I deputati europei si dicono soddisfatti dell’accordo su Next Generation Ue, il piano lanciato dalla Commissione e approvato dal Consiglio che dovrebbe stimolare la ripresa delle economie europee alle prese con le conseguenze dell’emergenza Coronavirus. Ma ammoniscono i capi di stato e di governo sulla riduzione della quota dedicata alle sovvenzioni (passata da 500 miliardi a 390) e si oppongono sull’intesa raggiunta sulla governance, il cosiddetto ‘freno di emergenza’, inserito sotto le insistenti pressioni del governo olandese. Per il Parlamento “tale approccio si discosta dal metodo comunitario, privilegiando un approccio intergovernativo e finirà solamente per complicare il funzionamento del dispositivo e indebolire la sua legittimità”.

Le parole più dure vengono però riservate alla scelta del Consiglio europeo di tagliare i fondi riservati al bilancio (Qfp) per il 2021-2027, che indeboliscono i programmi faro dell’Unione, tra cui quelli dedicati alla ricerca, alla cooperazione internazionale e alla cultura.

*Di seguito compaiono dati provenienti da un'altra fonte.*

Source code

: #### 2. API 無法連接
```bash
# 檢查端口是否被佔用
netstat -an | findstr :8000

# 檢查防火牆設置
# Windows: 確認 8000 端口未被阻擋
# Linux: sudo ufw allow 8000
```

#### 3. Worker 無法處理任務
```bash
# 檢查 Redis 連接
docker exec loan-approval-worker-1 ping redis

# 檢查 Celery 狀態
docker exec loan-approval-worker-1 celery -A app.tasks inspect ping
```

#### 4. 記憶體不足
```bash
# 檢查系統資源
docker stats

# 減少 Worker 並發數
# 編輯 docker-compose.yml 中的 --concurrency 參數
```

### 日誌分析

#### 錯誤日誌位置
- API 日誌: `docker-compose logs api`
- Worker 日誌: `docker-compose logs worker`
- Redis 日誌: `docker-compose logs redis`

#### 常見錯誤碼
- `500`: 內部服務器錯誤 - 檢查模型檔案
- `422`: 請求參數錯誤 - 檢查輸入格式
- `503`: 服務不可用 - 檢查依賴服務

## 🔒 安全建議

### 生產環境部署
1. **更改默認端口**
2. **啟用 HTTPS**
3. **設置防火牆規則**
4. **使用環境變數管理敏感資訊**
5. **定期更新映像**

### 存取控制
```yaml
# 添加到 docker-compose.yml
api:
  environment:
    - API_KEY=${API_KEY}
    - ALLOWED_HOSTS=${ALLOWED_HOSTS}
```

Il Parlamento europeo si dice “pronto a non concedere l’approvazione al Qfp fino a quando non sarà raggiunto un accordo soddisfacente nei prossimi negoziati tra il Parlamento e il Consiglio”. Ricorda al Consiglio che le sue conclusioni sono solamente “un accordo politico tra i capi di Stato e di governo” e che “tutti i 40 programmi dell’Ue finanziati nel quadro del QFP dovranno essere approvati dal Parlamento in qualità di colegislatore”.

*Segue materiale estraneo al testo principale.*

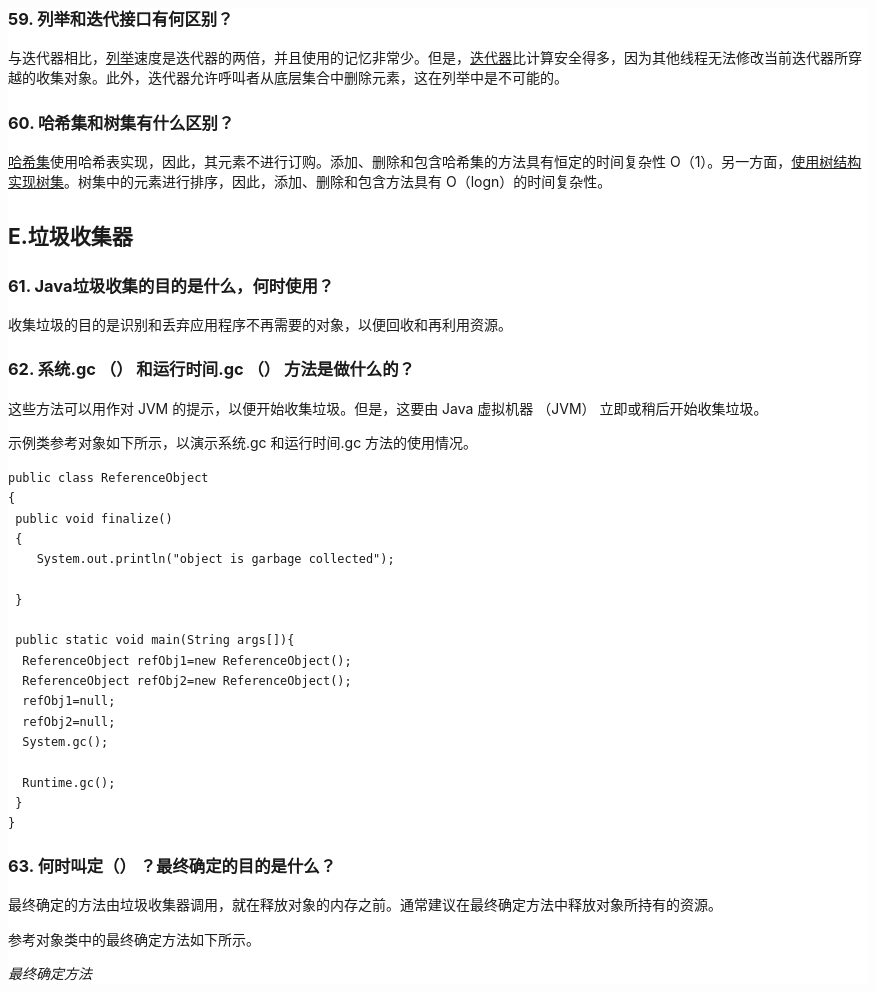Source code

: ### 59. 列举和迭代接口有何区别？

与迭代器相比，[列举](https://docs.oracle.com/javase/7/docs/api/java/util/Enumeration.html)速度是迭代器的两倍，并且使用的记忆非常少。但是，[迭代器](https://docs.oracle.com/javase/7/docs/api/java/util/Iterator.html)比计算安全得多，因为其他线程无法修改当前迭代器所穿越的收集对象。此外，迭代器允许呼叫者从底层集合中删除元素，这在列举中是不可能的。

### 60. 哈希集和树集有什么区别？

[哈希集](https://docs.oracle.com/javase/7/docs/api/java/util/HashSet.html)使用哈希表实现，因此，其元素不进行订购。添加、删除和包含哈希集的方法具有恒定的时间复杂性 O（1）。另一方面，[使用树结构实现树集](https://docs.oracle.com/javase/7/docs/api/java/util/TreeSet.html)。树集中的元素进行排序，因此，添加、删除和包含方法具有 O（logn）的时间复杂性。

## E.垃圾收集器

### 61. Java垃圾收集的目的是什么，何时使用？

收集垃圾的目的是识别和丢弃应用程序不再需要的对象，以便回收和再利用资源。

### 62. 系统.gc （） 和运行时间.gc （） 方法是做什么的？

这些方法可以用作对 JVM 的提示，以便开始收集垃圾。但是，这要由 Java 虚拟机器 （JVM） 立即或稍后开始收集垃圾。

示例类参考对象如下所示，以演示系统.gc 和运行时间.gc 方法的使用情况。



```
public class ReferenceObject
{  
 public void finalize()
 {
    System.out.println("object is garbage collected");
     
 }
 
 public static void main(String args[]){  
  ReferenceObject refObj1=new ReferenceObject();  
  ReferenceObject refObj2=new ReferenceObject();  
  refObj1=null;  
  refObj2=null;  
  System.gc(); 
 
  Runtime.gc(); 
 }  
}
```

### 63. 何时叫定（） ？最终确定的目的是什么？

最终确定的方法由垃圾收集器调用，就在释放对象的内存之前。通常建议在最终确定方法中释放对象所持有的资源。

参考对象类中的最终确定方法如下所示。

*最终确定方法*
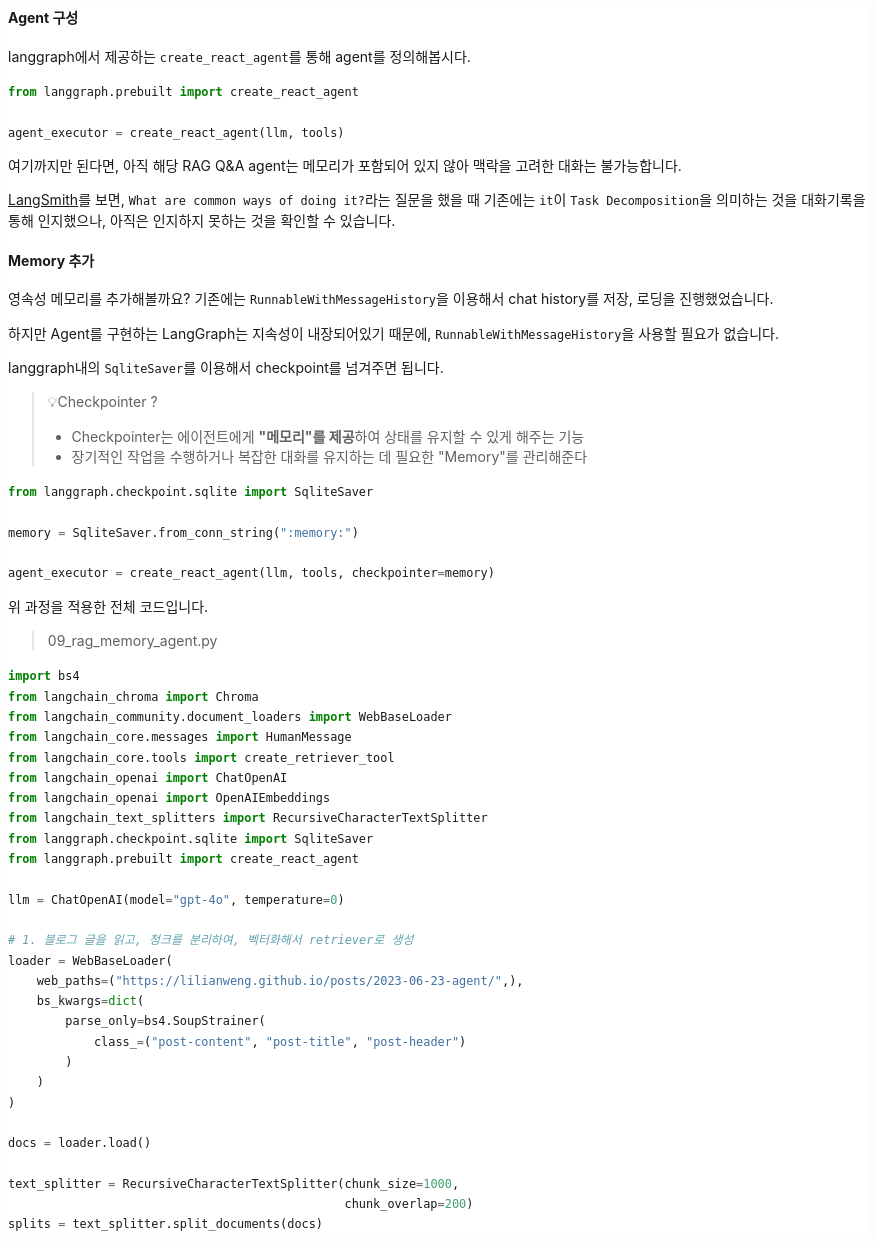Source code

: #### Agent 구성

langgraph에서 제공하는 `create_react_agent`를 통해 agent를 정의해봅시다.

```python
from langgraph.prebuilt import create_react_agent

agent_executor = create_react_agent(llm, tools)
```

여기까지만 된다면, 아직 해당 RAG Q&A agent는 메모리가 포함되어 있지 않아 맥락을 고려한 대화는 불가능합니다.

[LangSmith](https://smith.langchain.com/public/6f57bca8-3865-4752-b0d1-9a36f9325233/r)를 보면, `What are common ways of doing it?`라는 질문을 했을 때 기존에는 `it`이 `Task Decomposition`을 의미하는 것을 대화기록을 통해 인지했으나, 아직은 인지하지 못하는 것을 확인할 수 있습니다.

#### Memory 추가

영속성 메모리를 추가해볼까요? 기존에는 `RunnableWithMessageHistory`을 이용해서 chat history를 저장, 로딩을 진행했었습니다.

하지만 Agent를 구현하는 LangGraph는 지속성이 내장되어있기 때문에, `RunnableWithMessageHistory`을 사용할 필요가 없습니다.

langgraph내의 `SqliteSaver`를 이용해서 checkpoint를 넘겨주면 됩니다.

> :bulb:Checkpointer ?
>
> - Checkpointer는 에이전트에게 **"메모리"를 제공**하여 상태를 유지할 수 있게 해주는 기능
> - 장기적인 작업을 수행하거나 복잡한 대화를 유지하는 데 필요한 "Memory"를 관리해준다

```python
from langgraph.checkpoint.sqlite import SqliteSaver

memory = SqliteSaver.from_conn_string(":memory:")

agent_executor = create_react_agent(llm, tools, checkpointer=memory)
```

위 과정을 적용한 전체 코드입니다.

> 09_rag_memory_agent.py

```python
import bs4
from langchain_chroma import Chroma
from langchain_community.document_loaders import WebBaseLoader
from langchain_core.messages import HumanMessage
from langchain_core.tools import create_retriever_tool
from langchain_openai import ChatOpenAI
from langchain_openai import OpenAIEmbeddings
from langchain_text_splitters import RecursiveCharacterTextSplitter
from langgraph.checkpoint.sqlite import SqliteSaver
from langgraph.prebuilt import create_react_agent

llm = ChatOpenAI(model="gpt-4o", temperature=0)

# 1. 블로그 글을 읽고, 청크를 분리하여, 벡터화해서 retriever로 생성
loader = WebBaseLoader(
    web_paths=("https://lilianweng.github.io/posts/2023-06-23-agent/",),
    bs_kwargs=dict(
        parse_only=bs4.SoupStrainer(
            class_=("post-content", "post-title", "post-header")
        )
    )
)

docs = loader.load()

text_splitter = RecursiveCharacterTextSplitter(chunk_size=1000,
                                               chunk_overlap=200)
splits = text_splitter.split_documents(docs)
```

La risoluzione approvata si concentra in più passaggi proprio sulla mancanza di un accordo dal respiro europeo, arrivando a “deplorare il fatto che troppo spesso l’adesione esclusiva a interessi e posizioni nazionali metta a rischio il conseguimento di soluzioni comuni che sono nell’interesse generale”. Dal voto dell’aula emerge il pericolo che i tagli proposti ai programmi dedicati alla sanità (eliminati dal piano per la ripresa) possono rappresentare in questo momento in cui l’Europa e il mondo continuano ad affrontare l’emergenza Coronavirus. Ma non solo: la mancanza di fondi per l’istruzione e la trasformazione digitale possono “pregiudicare il futuro della prossima generazione” e le sforbiciate in materia di transizione ecologica “sono in contrasto con l’agenda del Green Deal”.

Gli eurodeputati annunciano battaglia su più fronti: non solo devono essere garantiti fondi adeguati a tutti i programmi, ma deve essere stabilito un calendario giuridicamente vincolante per l’introduzione di un paniere di risorse proprie, che non può limitarsi alla tassa sulla plastica, “primo passo parziale per rispondere alle aspettative di questo Parlamento”, ma deve comprendere anche, tra le altre, un’imposta sul digitale e sulle transazioni finanziarie. Non solo: c’è bisogno di un vincolo più forte tra gli investimenti e lo Stato di diritto e, soprattutto, devono finire tutti i meccanismi di compensazione, i cosiddetti rebates, che hanno garantito a Olanda, Germania, Austria, Svezia e Finlandia uno sconto sul bilancio complessivo.

Il Parlamento si prepara quindi alle negoziazioni con il Consiglio e la Commissione europea tenendo ferme le ambizioni per un bilancio più corposo. È convinto che sia necessario raggiungere un accordo tra le istituzioni entro ottobre, ma ammette che “non è disposto ad avallare formalmente una decisione già presa”.